-------- SOURCE EXCERPT --------
Adedamola Adefolahan (born 5 February 1996), known professionally as Fireboy DML, is a Nigerian singer. He is signed to YBNL Nation, a record label founded by Nigerian rapper Olamide. His debut studio album Laughter, Tears and Goosebumps was released in 2019. He won Listener's Choice and was nominated for Song of the Year for "Jealous" at the 2020 Soundcity MVP Awards Festival.

Early life
Fireboy DML was born and raised in Abeokuta, Ogun state, and was a member of his church choir. He developed interest in music while studying at Obafemi Awolowo University.

Career

Breakthrough
His breakthrough single "Jealous" first appeared on YBNL Nation's collaborative album YBNL Mafia Family (2018), before being re-released on 25 March, 2019. The song is composed of guitar riffs, traditional drums and percussion; it combines African harmonies with elements of country and soul music. "Jealous" was produced by Cracker Mallo and is centered around love and the complicated feelings that go along with it. The visuals for "Jealous" was directed by Director K.

On 14 June 2019, Fireboy DML released the romantic single "What If I Say". It was produced by Pheelz, who incorporated a mix of percussion, ambient synth harmonies, and a drum riff into the production. The visuals for "What If I Say" was directed by TG Omori. On 1 August 2019, Fireboy DML released another single "King", in the song, he declares his worth to his love interest. The accompanying music video for "King" was directed by TG Omori; it contains images of Fireboy and his love interest in a rose petal embellished Rolls-Royce, as well as images of him singing at a fashion show where models walk on a runway.

Laughter, Tears and Goosebumps
Fireboy DML released his debut studio album Laughter, Tears and Goosebumps on 29 November, 2019. It was initially scheduled for release on 25 November. The album's music is a brand of R&B that combines love and social issues with empirical songwriting. LTG comprises 13 tracks and doesn't feature any guest artist; it amassed over 6 million streams on Spotify three days after its release. It received generally positive reviews from music critics, but was criticized for being labeled an "Afro-Life" record instead of an R&B album. LTG was supported by the previously released singles "Jealous", "What If I Say" and "King". The single "Vibration" was a fan favourite.

Apollo and Frozen
On 17 August 2020, Fireboy released the tracklist to his sophomore album, Apollo.

In a review, Pitchfork gave Apollo an 8.3 rating out of 10 and called it "the peak of his vision so far, a melodious, detailed, and effortless album of feel-good pop and R&B." NotJustOk wrote: "At the base of his writing is a deep-seated knack for introspection, the desire to be himself and a whole others like himself, spinning personal and borrowed accounts of existential crisis, ambition, love, lust and depression."
-------- MATERIAL PROVIDED --------
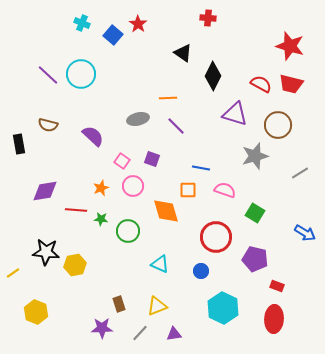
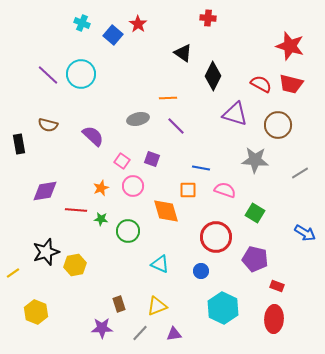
gray star at (255, 156): moved 4 px down; rotated 20 degrees clockwise
black star at (46, 252): rotated 24 degrees counterclockwise
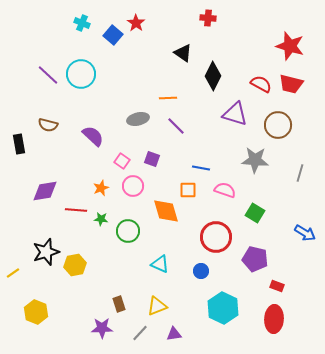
--------
**ACTIONS TO TAKE:**
1 - Please print everything in the Fireboy DML biography from "Adedamola Adefolahan (born" down to "MVP Awards Festival.".
2 - Translate this sentence from the Fireboy DML biography into Spanish: "He developed interest in music while studying at Obafemi Awolowo University."
3 - Resume the Fireboy DML biography from the point where it stops.

**ANSWERS PER TASK:**
1 -
Adedamola Adefolahan (born 5 February 1996), known professionally as Fireboy DML, is a Nigerian singer. He is signed to YBNL Nation, a record label founded by Nigerian rapper Olamide. His debut studio album Laughter, Tears and Goosebumps was released in 2019. He won Listener's Choice and was nominated for Song of the Year for "Jealous" at the 2020 Soundcity MVP Awards Festival.

2 - Desarrolló interés por la música mientras estudiaba en la Universidad Obafemi Awolowo.

3 -
In 2021, Fireboy DML released the single "Peru," which Music in Africa wrote "affirms [his] Afrobeats intelligence." He was featured on Ladipoe's hit "Running" and WSTRN's single "Be My Guest", and Cheque's single "History."

He made a musical appearance on The Tonight Show Starring Jimmy Fallon and performed a medley of the songs "Vibration," from Tears, Laughter and Goosebumps, and "Champion," from Apollo.

On 24 December 2021, a version of Peru with Ed Sheeran was released and debuted on the United States' Billboard Hot 100 chart and peaked at number 2 on the United Kingdom's Official Singles Chart in 2022.  

On 3 March 2022, Fireboy was featured on the Sickick remix to Madonna's 1998 single "Frozen". The official music video was filmed on the same day.

On 6 July 2022, Fireboy announced via his official Twitter account that his third studio album titled "PLAYBOY" would be out by 5 August, 2022.

Artistry
Fireboy DML describes his sound as "Afro-Life" and said he writes songs that audiences can relate to. 
Alphonse Pierre of Pitchfork characterized his sound as "slow-groove pop" and said it "tells stories about love with the formulaic structure of a Hallmark Christmas romance".

He has cited Jon Bellion, Passenger and Wande Coal as his key contemporary influences.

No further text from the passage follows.